From 7a36532f03dc5a0dc6f0b3a158bdcf760d42c129 Mon Sep 17 00:00:00 2001
From: Zach Mueller <muellerzr@gmail.com>
Date: Mon, 2 Oct 2023 11:43:29 -0400
Subject: [PATCH 06/12] CPU comment

---
 src/accelerate/utils/operations.py | 6 +++---
 1 file changed, 3 insertions(+), 3 deletions(-)

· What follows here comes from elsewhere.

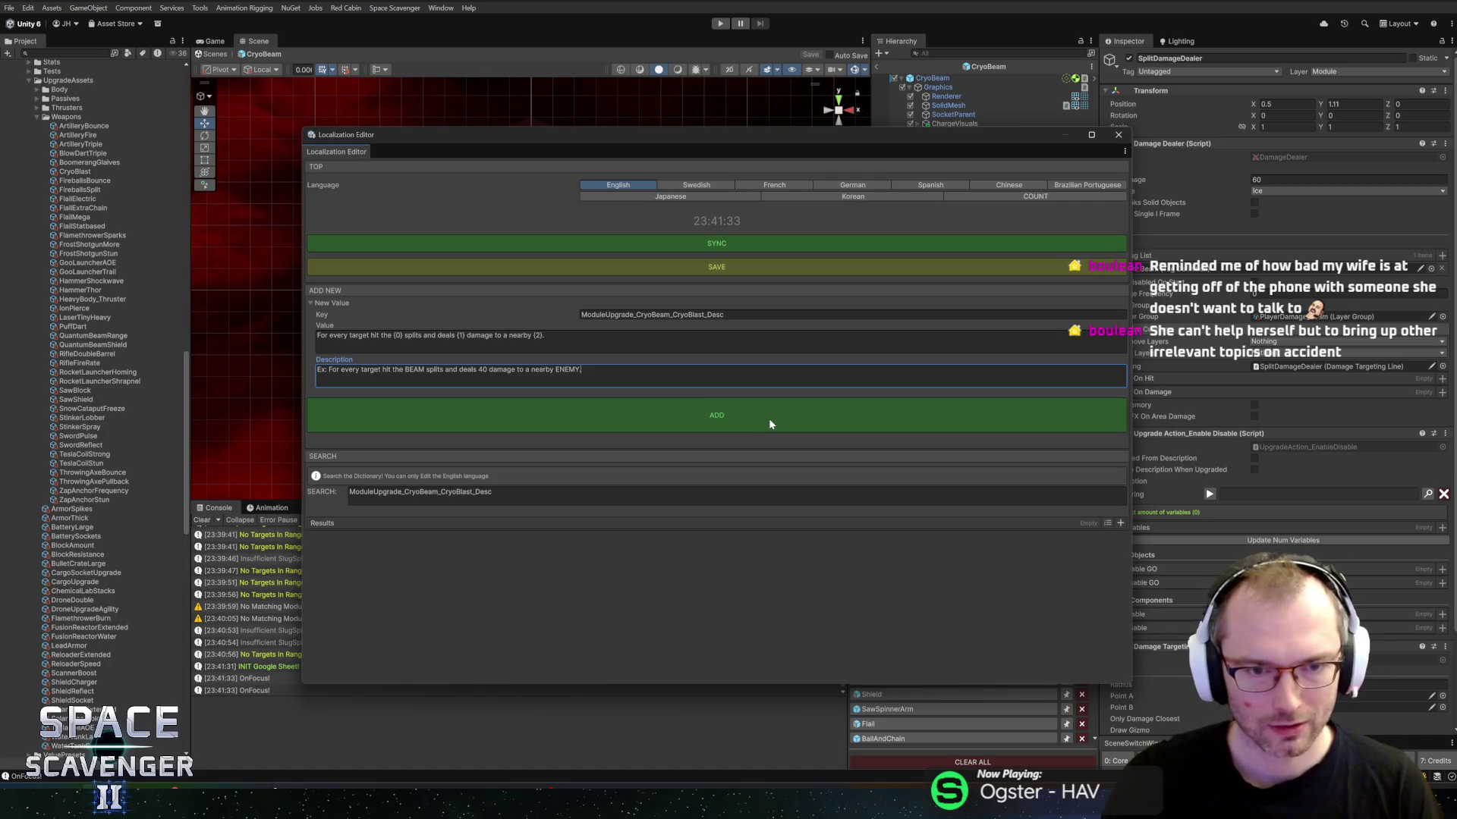
left_click(768, 417)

diff --git a/src/accelerate/utils/operations.py b/src/accelerate/utils/operations.py
index 9bb67212298..06f23e3848a 100644
--- a/src/accelerate/utils/operations.py
+++ b/src/accelerate/utils/operations.py
@@ -289,7 +289,6 @@ def _gpu_gather_one(tensor):
             tensor = tensor.contiguous()
 
         state = PartialState()
-
         if state.backend is not None and state.backend != "gloo":
             output_tensors = torch.zeros(
                 state.num_processes * tensor.numel(),
@@ -302,8 +301,9 @@ def _gpu_gather_one(tensor):
                 torch.distributed._all_gather_base(output_tensors, tensor)
             return output_tensors.view(-1, *tensor.size()[1:])
         else:
-            # gloo does not support `all_gather_into_tensor`, which will result
-            # in a larger memory overhead for the op
+            # a backend of `None` is always CPU
+            # also gloo does not support `all_gather_into_tensor`,
+            # which will result in a larger memory overhead for the op
             output_tensors = [torch.zeros_like(tensor) for _ in range(state.num_processes)]
             torch.distributed.all_gather(output_tensors, tensor)
             return torch.cat(output_tensors, dim=0)

From 1977e5c59744f6f0897b5eb6eeb3d019309d9570 Mon Sep 17 00:00:00 2001
From: Zach Mueller <muellerzr@gmail.com>
Date: Mon, 2 Oct 2023 11:44:35 -0400
Subject: [PATCH 07/12] Change scope for performance

---
 src/accelerate/utils/operations.py | 3 ++-
 1 file changed, 2 insertions(+), 1 deletion(-)

diff --git a/src/accelerate/utils/operations.py b/src/accelerate/utils/operations.py
index 06f23e3848a..bf8ac126b24 100644
--- a/src/accelerate/utils/operations.py
+++ b/src/accelerate/utils/operations.py
@@ -280,6 +280,8 @@ def _tpu_gather_one(tensor):
 
 
 def _gpu_gather(tensor):
+    state = PartialState()
+
     def _gpu_gather_one(tensor):
         if tensor.ndim == 0:
             tensor = tensor.clone()[None]
@@ -288,7 +290,6 @@ def _gpu_gather_one(tensor):
         if not tensor.is_contiguous():
             tensor = tensor.contiguous()
 
-        state = PartialState()
         if state.backend is not None and state.backend != "gloo":
             output_tensors = torch.zeros(
                 state.num_processes * tensor.numel(),

From a425a8933528887d2f5c16966efed92d4ceb7c1c Mon Sep 17 00:00:00 2001
From: Zach Mueller <muellerzr@gmail.com>
Date: Mon, 2 Oct 2023 12:12:26 -0400
Subject: [PATCH 08/12] Bring back zeros after remembering why

---
 src/accelerate/utils/operations.py | 11 ++++++-----
 1 file changed, 6 insertions(+), 5 deletions(-)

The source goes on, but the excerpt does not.